TASK TO CARRY OUT — From the first line of the entries below through the line bearing "ring pip: (903, 883)", write out each line exactly. Omit pictures.

Per-instance keypoint data
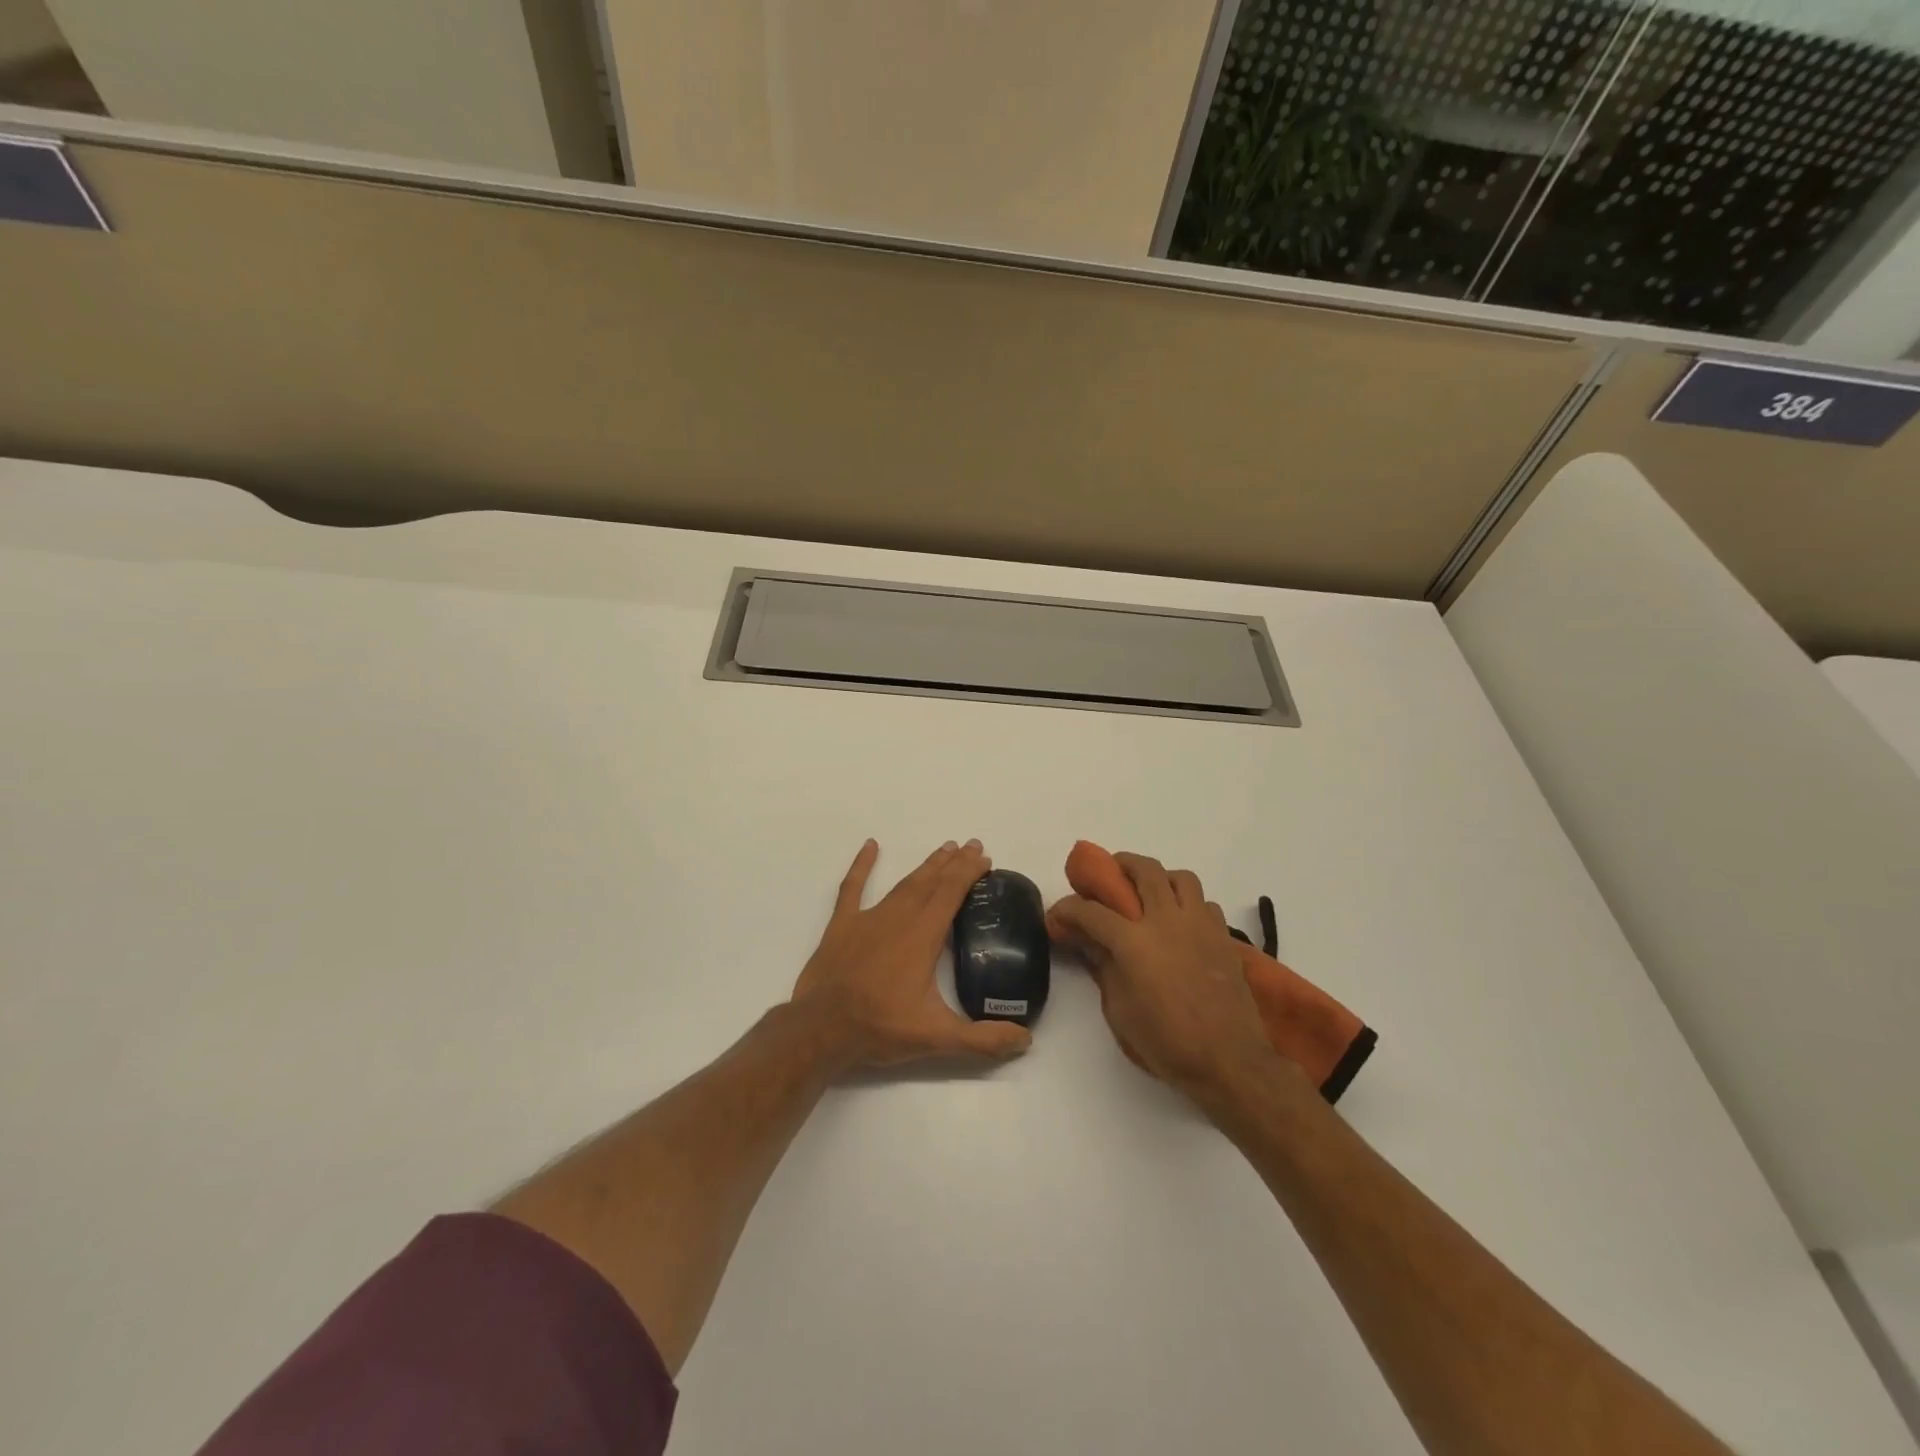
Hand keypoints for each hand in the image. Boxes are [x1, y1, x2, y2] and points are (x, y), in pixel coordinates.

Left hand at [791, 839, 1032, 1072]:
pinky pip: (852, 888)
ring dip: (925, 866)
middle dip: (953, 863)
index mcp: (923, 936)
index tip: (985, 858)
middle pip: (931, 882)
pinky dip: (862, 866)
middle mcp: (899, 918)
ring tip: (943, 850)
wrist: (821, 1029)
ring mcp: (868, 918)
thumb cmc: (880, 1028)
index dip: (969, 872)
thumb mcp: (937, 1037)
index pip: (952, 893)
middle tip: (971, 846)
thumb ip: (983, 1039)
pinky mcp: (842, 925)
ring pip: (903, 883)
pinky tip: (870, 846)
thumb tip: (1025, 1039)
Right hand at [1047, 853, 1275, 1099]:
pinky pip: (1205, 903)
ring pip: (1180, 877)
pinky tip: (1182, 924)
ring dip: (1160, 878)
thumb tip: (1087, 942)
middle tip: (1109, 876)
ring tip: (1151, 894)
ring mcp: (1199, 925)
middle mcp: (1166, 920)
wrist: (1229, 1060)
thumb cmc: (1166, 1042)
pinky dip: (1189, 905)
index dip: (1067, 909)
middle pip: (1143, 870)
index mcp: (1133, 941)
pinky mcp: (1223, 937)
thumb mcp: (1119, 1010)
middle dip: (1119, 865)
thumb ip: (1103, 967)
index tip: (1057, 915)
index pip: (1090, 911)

SOLUTION —
Hand keypoints for each hand in the image. Boxes are [x1, y1, x2, y2] and points are (x, y), in pixel coordinates.

Left hand at [791, 839, 1032, 1072]:
pinky pip: (852, 888)
ring dip: (925, 866)
middle dip: (953, 863)
index mcp: (923, 936)
index tip: (985, 858)
middle pip: (931, 882)
pinky dip: (862, 866)
middle mcp: (899, 918)
ring tip: (943, 850)
wrist: (821, 1029)
ring mcp: (868, 918)
thumb cmc: (880, 1028)
index dip: (969, 872)
thumb mcp: (937, 1037)
index pip: (952, 893)
middle tip: (971, 846)
thumb ip: (983, 1039)
pinky mcp: (842, 925)
ring pip: (903, 883)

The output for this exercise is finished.